(Annotation records for pictures)
.....
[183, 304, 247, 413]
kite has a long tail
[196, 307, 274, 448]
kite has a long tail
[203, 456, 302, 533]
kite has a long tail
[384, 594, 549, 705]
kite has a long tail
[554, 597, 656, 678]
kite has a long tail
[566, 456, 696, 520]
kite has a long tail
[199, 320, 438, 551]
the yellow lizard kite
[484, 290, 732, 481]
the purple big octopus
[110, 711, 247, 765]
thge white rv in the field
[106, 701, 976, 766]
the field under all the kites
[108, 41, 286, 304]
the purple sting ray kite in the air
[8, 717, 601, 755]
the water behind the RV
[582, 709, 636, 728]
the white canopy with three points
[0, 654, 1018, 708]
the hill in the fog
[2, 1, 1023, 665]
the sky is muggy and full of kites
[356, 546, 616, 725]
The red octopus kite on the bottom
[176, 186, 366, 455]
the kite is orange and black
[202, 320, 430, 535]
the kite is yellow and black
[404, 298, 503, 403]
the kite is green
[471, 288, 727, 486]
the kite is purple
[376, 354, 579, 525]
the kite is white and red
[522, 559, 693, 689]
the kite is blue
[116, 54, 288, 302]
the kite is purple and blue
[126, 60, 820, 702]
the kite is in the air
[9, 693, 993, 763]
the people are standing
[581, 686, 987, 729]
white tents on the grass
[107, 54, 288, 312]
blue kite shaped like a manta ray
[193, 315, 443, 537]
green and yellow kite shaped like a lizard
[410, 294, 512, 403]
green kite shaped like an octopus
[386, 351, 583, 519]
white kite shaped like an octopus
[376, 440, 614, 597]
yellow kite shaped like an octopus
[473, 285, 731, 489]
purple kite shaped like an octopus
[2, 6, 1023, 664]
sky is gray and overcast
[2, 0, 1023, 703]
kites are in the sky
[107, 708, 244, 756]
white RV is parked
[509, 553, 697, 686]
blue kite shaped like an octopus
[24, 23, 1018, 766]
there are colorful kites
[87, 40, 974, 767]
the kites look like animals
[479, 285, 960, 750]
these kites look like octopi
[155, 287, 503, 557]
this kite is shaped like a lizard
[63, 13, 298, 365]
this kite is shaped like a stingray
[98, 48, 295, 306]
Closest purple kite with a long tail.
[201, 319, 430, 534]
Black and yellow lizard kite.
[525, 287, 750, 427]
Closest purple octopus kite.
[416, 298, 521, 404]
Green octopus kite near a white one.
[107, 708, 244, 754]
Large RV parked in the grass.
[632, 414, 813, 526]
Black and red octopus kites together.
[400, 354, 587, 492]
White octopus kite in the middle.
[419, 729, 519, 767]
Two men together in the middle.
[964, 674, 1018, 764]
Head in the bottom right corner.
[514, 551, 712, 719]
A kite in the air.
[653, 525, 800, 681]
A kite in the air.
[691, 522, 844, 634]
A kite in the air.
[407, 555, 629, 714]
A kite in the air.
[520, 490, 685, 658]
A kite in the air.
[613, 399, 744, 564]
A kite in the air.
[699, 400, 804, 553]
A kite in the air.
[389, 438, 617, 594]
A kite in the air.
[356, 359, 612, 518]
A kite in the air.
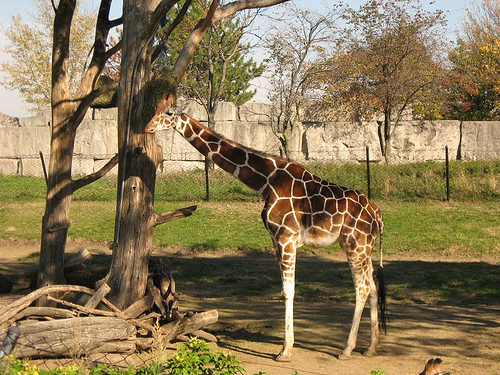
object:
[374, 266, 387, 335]
hairs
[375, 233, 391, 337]
tail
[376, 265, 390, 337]
fringes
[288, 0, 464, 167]
tree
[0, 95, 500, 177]
concrete wall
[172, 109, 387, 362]
torso neck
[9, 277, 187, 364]
wooden logs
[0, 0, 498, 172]
forest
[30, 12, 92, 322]
trunk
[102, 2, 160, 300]
trunk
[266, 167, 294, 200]
polygon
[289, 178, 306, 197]
polygon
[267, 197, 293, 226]
polygon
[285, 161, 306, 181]
polygon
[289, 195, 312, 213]
polygon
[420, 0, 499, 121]
trees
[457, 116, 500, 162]
rocks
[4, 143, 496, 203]
fence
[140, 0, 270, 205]
tree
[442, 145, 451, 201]
post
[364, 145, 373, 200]
post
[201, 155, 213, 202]
post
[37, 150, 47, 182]
post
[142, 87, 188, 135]
head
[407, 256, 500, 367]
shadow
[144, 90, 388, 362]
giraffe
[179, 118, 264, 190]
neck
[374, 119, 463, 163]
stone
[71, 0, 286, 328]
tree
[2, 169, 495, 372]
ground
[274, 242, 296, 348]
leg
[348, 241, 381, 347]
leg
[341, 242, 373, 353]
leg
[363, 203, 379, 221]
spots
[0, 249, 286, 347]
shadows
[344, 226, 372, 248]
spots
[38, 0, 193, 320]
trees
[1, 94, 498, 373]
giraffe sanctuary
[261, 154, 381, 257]
torso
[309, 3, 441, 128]
foilage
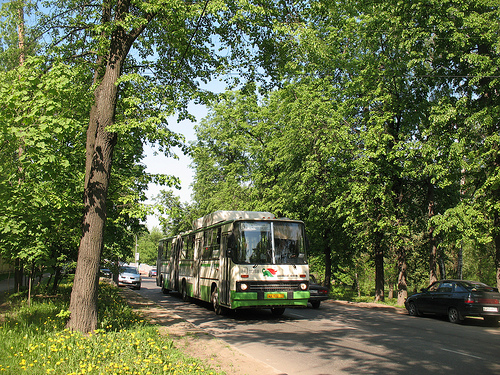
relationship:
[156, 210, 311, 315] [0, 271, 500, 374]
bus on ground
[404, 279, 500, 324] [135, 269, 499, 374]
car on street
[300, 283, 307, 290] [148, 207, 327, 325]
headlight on bus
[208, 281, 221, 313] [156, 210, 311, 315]
tire on bus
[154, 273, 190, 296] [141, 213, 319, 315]
tire on bus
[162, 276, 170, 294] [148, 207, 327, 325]
tire on bus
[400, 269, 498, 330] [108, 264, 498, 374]
car parked on street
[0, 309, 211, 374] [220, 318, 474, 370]
yellow flowers next to street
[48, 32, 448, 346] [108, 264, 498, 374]
trees on sides of street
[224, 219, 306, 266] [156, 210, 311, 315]
windshield on bus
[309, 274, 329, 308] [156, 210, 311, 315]
black car next to bus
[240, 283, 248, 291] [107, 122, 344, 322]
headlight on bus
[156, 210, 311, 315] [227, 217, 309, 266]
bus on front window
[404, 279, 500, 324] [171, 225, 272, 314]
car near bus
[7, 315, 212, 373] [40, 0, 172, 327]
yellow flowers by tree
.....
[SET PROBLEM]: Can you quote all of the material above word for word, without including any of the pictures?

[THE ANSWER]:
[183, 304, 247, 413]
kite has a long tail
[196, 307, 274, 448]
kite has a long tail
[203, 456, 302, 533]
kite has a long tail
[384, 594, 549, 705]
kite has a long tail
[554, 597, 656, 678]
kite has a long tail
[566, 456, 696, 520]
kite has a long tail
[199, 320, 438, 551]
the yellow lizard kite
[484, 290, 732, 481]
the purple big octopus
[110, 711, 247, 765]
thge white rv in the field
[106, 701, 976, 766]
the field under all the kites
[108, 41, 286, 304]
the purple sting ray kite in the air
[8, 717, 601, 755]
the water behind the RV
[582, 709, 636, 728]
the white canopy with three points
[0, 654, 1018, 708]
the hill in the fog
[2, 1, 1023, 665]
the sky is muggy and full of kites
[356, 546, 616, 725]
The red octopus kite on the bottom
[176, 186, 366, 455]
the kite is orange and black
[202, 320, 430, 535]
the kite is yellow and black
[404, 298, 503, 403]
the kite is green
[471, 288, 727, 486]
the kite is purple
[376, 354, 579, 525]
the kite is white and red
[522, 559, 693, 689]
the kite is blue
[116, 54, 288, 302]
the kite is purple and blue
[126, 60, 820, 702]
the kite is in the air
[9, 693, 993, 763]
the people are standing
[581, 686, 987, 729]
white tents on the grass
[107, 54, 288, 312]
blue kite shaped like a manta ray
[193, 315, 443, 537]
green and yellow kite shaped like a lizard
[410, 294, 512, 403]
green kite shaped like an octopus
[386, 351, 583, 519]
white kite shaped like an octopus
[376, 440, 614, 597]
yellow kite shaped like an octopus
[473, 285, 731, 489]
purple kite shaped like an octopus
[2, 6, 1023, 664]
sky is gray and overcast
[2, 0, 1023, 703]
kites are in the sky
[107, 708, 244, 756]
white RV is parked
[509, 553, 697, 686]
blue kite shaped like an octopus
[24, 23, 1018, 766]
there are colorful kites
[87, 40, 974, 767]
the kites look like animals
[479, 285, 960, 750]
these kites look like octopi
[155, 287, 503, 557]
this kite is shaped like a lizard
[63, 13, 298, 365]
this kite is shaped like a stingray
[98, 48, 295, 306]
Closest purple kite with a long tail.
[201, 319, 430, 534]
Black and yellow lizard kite.
[525, 287, 750, 427]
Closest purple octopus kite.
[416, 298, 521, 404]
Green octopus kite near a white one.
[107, 708, 244, 754]
Large RV parked in the grass.
[632, 414, 813, 526]
Black and red octopus kites together.
[400, 354, 587, 492]
White octopus kite in the middle.
[419, 729, 519, 767]
Two men together in the middle.
[964, 674, 1018, 764]
Head in the bottom right corner.
[514, 551, 712, 719]
A kite in the air.
[653, 525, 800, 681]
A kite in the air.
[691, 522, 844, 634]
A kite in the air.
[407, 555, 629, 714]
A kite in the air.
[520, 490, 685, 658]
A kite in the air.
[613, 399, 744, 564]
A kite in the air.
[699, 400, 804, 553]
A kite in the air.
[389, 438, 617, 594]
A kite in the air.
[356, 359, 612, 518]
A kite in the air.
object:
[374, 266, 387, 335]
hairs
[375, 233, 391, 337]
tail
[376, 265, 390, 337]
fringes
[288, 0, 464, 167]
tree
[0, 95, 500, 177]
concrete wall
[172, 109, 387, 362]
torso neck
[9, 277, 187, 364]
wooden logs
[0, 0, 498, 172]
forest
[30, 12, 92, 322]
trunk
[102, 2, 160, 300]
trunk
[266, 167, 294, 200]
polygon
[289, 178, 306, 197]
polygon
[267, 197, 293, 226]
polygon
[285, 161, 306, 181]
polygon
[289, 195, 312, 213]
polygon
[420, 0, 499, 121]
trees
[457, 116, 500, 162]
rocks
[4, 143, 496, 203]
fence
[140, 0, 270, 205]
tree
[442, 145, 451, 201]
post
[364, 145, 373, 200]
post
[201, 155, 213, 202]
post
[37, 150, 47, 182]
post
[142, 87, 188, 135]
head
[407, 256, 500, 367]
shadow
[144, 90, 388, 362]
giraffe
[179, 118, 264, 190]
neck
[374, 119, 463, 163]
stone
[71, 0, 286, 328]
tree
[2, 169, 495, 372]
ground
[274, 242, 296, 348]
leg
[348, 241, 381, 347]
leg
[341, 242, 373, 353]
leg
[363, 203, 379, 221]
spots
[0, 249, 286, 347]
shadows
[344, 226, 372, 248]
spots
[38, 0, 193, 320]
trees
[1, 94, 498, 373]
giraffe sanctuary
[261, 154, 381, 257]
torso
[309, 3, 441, 128]
foilage
relationship:
[156, 210, 311, 315] [0, 271, 500, 374]
bus on ground
[404, 279, 500, 324] [135, 269, 499, 374]
car on street
[300, 283, 307, 290] [148, 207, 327, 325]
headlight on bus
[208, 281, 221, 313] [156, 210, 311, 315]
tire on bus
[154, 273, 190, 296] [141, 213, 319, 315]
tire on bus
[162, 276, 170, 294] [148, 207, 327, 325]
tire on bus
[400, 269, 498, 330] [108, 264, 498, 374]
car parked on street
[0, 309, 211, 374] [220, 318, 474, 370]
yellow flowers next to street
[48, 32, 448, 346] [108, 264, 498, 374]
trees on sides of street
[224, 219, 306, 266] [156, 210, 311, 315]
windshield on bus
[309, 274, 329, 308] [156, 210, 311, 315]
black car next to bus
[240, 283, 248, 291] [107, 122, 344, 322]
headlight on bus
[156, 210, 311, 315] [227, 217, 309, 266]
bus on front window
[404, 279, 500, 324] [171, 225, 272, 314]
car near bus
[7, 315, 212, 373] [40, 0, 172, 327]
yellow flowers by tree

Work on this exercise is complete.